The only real negative amongst fans afterwards was the fact that ESI will wait until after the transfer window before they negotiate with Bowyer and his team on new contracts. Both sides hold cards, but accept I would think that these next three weeks are crucial as a first building block of the new era. Of course I’d like to have seen Bowyer rolled out in front of a camera with a fat contract and a quill pen, but guess we’ll wait. Hopefully nothing to be worried about.

A nice start. No crack pot ideas, or double meanings. Just simply a new beginning and an understanding of what we are about. Southall can certainly rock a turtle neck too.

10 Comments Post a comment
  1. On the face of it, all good but we shall see in due course and he did say that there will be times when supporters will not like what is going to happen. ??

    January 8, 2020
    • John – I am sure that will happen but then it’s about communication.

      January 8, 2020
  2. Jorgen #

    All good, as you would expect at this point – the part I liked best was what he said about the manner in which we saw Joe Aribo leaving. Allowing young, talented players go for nothing or next to nothing, because your too tight to offer a decent contract, just makes no sense. Even by Roland’s standards, that’s crazy.

    January 8, 2020
    • Jorgen – we’ve always sold young players. I was gutted when we sold Derek Hales, but it would be nice to get some value from the academy players when it’s finally time for them to move on. And that’s not just ££ but also the team and the fans get the benefit and they make 100 appearances not just a handful before they are cashed in RD style.

      Roland’s and Meire’s contract dealings and planning were shocking.

      January 8, 2020
  3. Gary Smith #

    What I read into the Lee comment about his contract was actually the other way to your suggestions that he was perhaps waiting to discuss a contract until after the window to see what the new owners will give him in the window. You wouldn’t want to sign a contract with a new owner only to find its a RD scenario MK2 He’s had to deal with RD in his tenure so you could see why he may be cautious in jumping in until he seen a bit of cash spent in the Window.

    January 8, 2020
  4. Shadow Play #

    My take on the contract situation with Lee and the management team was that there were/are other immediate priorities such as getting in players in (and maybe shifting one or two out?). This is a time consuming process after all as those players maybe wanted by other clubs and wages, fees etc have to be negotiated. Matt Southall also pointed out that things were “lean” after the Roland years – I can imagine there are a lot of jobs that need filling and that will take up a lot of his time, do we have a CFO for example?
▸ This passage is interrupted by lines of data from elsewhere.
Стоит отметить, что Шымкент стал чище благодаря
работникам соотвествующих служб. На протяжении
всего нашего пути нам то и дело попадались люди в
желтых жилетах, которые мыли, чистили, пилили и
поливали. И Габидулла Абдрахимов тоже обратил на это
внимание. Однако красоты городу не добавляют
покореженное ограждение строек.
    All in all a good PR exercise and a sensible by Matt S to do this, I liked his candour and he was careful not to make extravagant promises, we are likely to see evolution rather than revolution and I’m happy with that approach.
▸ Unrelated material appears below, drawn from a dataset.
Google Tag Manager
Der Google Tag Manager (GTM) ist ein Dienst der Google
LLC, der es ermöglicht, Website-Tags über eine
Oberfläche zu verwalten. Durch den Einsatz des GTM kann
    We also have to appreciate that players will always move on – but we need to extract the best value from them first, look at the craziness that saw Ezri Konsa go to Brentford for £2.5m with no add-ons, they flipped him onto Aston Villa for a ca £10m profit after just one year, no wonder they tried to get Lyle Taylor from us, they saw Roland as a soft touch. A generation of players have been trained up and sold on mostly for under their market value. He’s quite right to put an end to that.

    January 8, 2020
  5. Agree 100%, but when the old bugger did remember a sell on clause he pocketed it anyway…. Lookman

    January 8, 2020
  6. Brian Cowan #

    In 2014 Richard Murray said: ” One of the key things that Roland’s financial stability will bring us is that if we’ve got a good player we will be able to hold on to him, and not be in a position that we have to sell our assets before they have realised their full potential playing for us or their full potential in the transfer market…”

    Poyet, Gomez, Pope, Konsa, Aribo…

    January 9, 2020
    • Richard Murray was already getting a little senile in 2014.